(抜粋文)
******************************

千葉県内のイチゴ農家も高齢化が進んでいるという。猪野さんのように跡を継ぐ人も少なく、近年の自然災害の増加は、廃業を決断させるのに十分すぎる理由となっている。

たくさんのイチゴが実っていた猪野さんのビニールハウス(2018年猪野さん撮影)

「ハウスがダメになって、補修にかかった費用をこれから先取り戻せるかという話になったとき、自分が生きている間には取り戻せないっていう方がいらっしゃるということ。

息子さんに『自分がここで頑張ったところで、この先何が起きるかわからない。自分の体にも、自然災害にしても。これを機に辞めてしまったほうがいいのではないか』と話したという方もいる」

******************************

(データ)

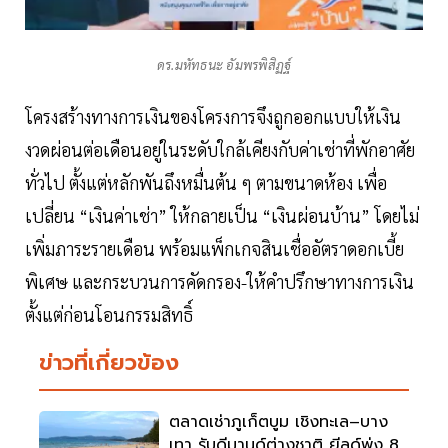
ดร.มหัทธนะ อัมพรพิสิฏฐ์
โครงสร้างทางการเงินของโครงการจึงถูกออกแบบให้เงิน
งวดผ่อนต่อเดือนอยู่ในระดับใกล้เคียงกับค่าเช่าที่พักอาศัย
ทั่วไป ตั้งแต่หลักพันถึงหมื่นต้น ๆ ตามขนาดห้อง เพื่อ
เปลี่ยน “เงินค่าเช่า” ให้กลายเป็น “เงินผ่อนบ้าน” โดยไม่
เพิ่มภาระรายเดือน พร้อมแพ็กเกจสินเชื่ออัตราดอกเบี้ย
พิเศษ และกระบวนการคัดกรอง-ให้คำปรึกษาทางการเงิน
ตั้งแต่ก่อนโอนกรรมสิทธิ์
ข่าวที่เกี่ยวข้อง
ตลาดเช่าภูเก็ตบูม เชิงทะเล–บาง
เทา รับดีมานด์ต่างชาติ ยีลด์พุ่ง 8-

******************************

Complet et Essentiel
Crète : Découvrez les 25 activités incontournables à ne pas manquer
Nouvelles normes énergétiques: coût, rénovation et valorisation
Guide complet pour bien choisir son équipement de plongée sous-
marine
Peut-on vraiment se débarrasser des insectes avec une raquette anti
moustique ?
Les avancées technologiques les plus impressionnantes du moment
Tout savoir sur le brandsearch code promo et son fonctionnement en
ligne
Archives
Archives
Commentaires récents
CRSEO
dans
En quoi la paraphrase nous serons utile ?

******************************

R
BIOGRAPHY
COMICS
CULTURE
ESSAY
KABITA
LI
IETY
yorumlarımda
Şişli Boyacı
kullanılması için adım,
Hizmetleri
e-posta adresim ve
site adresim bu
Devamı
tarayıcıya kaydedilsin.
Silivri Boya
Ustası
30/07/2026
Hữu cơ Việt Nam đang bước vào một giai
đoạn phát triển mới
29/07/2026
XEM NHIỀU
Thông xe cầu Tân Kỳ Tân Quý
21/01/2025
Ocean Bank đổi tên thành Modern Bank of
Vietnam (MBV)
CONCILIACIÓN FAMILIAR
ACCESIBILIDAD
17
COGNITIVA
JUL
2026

******************************

(作業指示)
1) エントリーのうち、「Complet et Essentiel」を含む行から始まり「Peut-on vraiment se」を含む行で終わる部分を、両端の行も含めて一字一句変えずに出力してください。
2) 千葉県のイチゴ農家についての抜粋文を、その最後の文の後から書き継いでください。

(解答)
1)
Complet et Essentiel
Crète : Découvrez les 25 activités incontournables à ne pas manquer
Nouvelles normes énergétiques: coût, rénovation et valorisation
Guide complet pour bien choisir son équipement de plongée sous-
marine
Peut-on vraiment se débarrasser des insectes avec une raquette anti

2)
こうした中、猪野さんたち若い生産者やその周囲の人が、「なんとか現状を知ってもらいたい。そして、現状を打開していきたい」と動き始めている。東金市出身で、東京で会社員をしている平林磨衣さんは、小中学校の同級生である猪野さんの窮状を救うべく、クラウドファンディングを開始した。

そして、「千葉県のイチゴ農家を救えないか」と猪野さんや平林さんたちが支援を求める活動を開始した。高齢化が進む千葉のイチゴ農家たちを、若い世代が助けるべく動き始めたのだ。

台風の被害は想像以上に深刻だ

「今年のクリスマスにはぜひ、千葉県産のイチゴのクリスマスケーキを食べてほしいです。そして、千葉県民と、千葉の農家が受けた被害のことをぜひ思い出してほしいです。被害が深刻なのはイチゴ農家だけではありません。僕が知るだけでもブドウ農家さんも、花をハウスで育てている農家さんも同様に深刻な被害を受けています。そうした人たちのこともぜひ忘れないでほしいのです」

千葉県産のイチゴのクリスマスケーキを食べてほしいと話した猪野さん(筆者撮影)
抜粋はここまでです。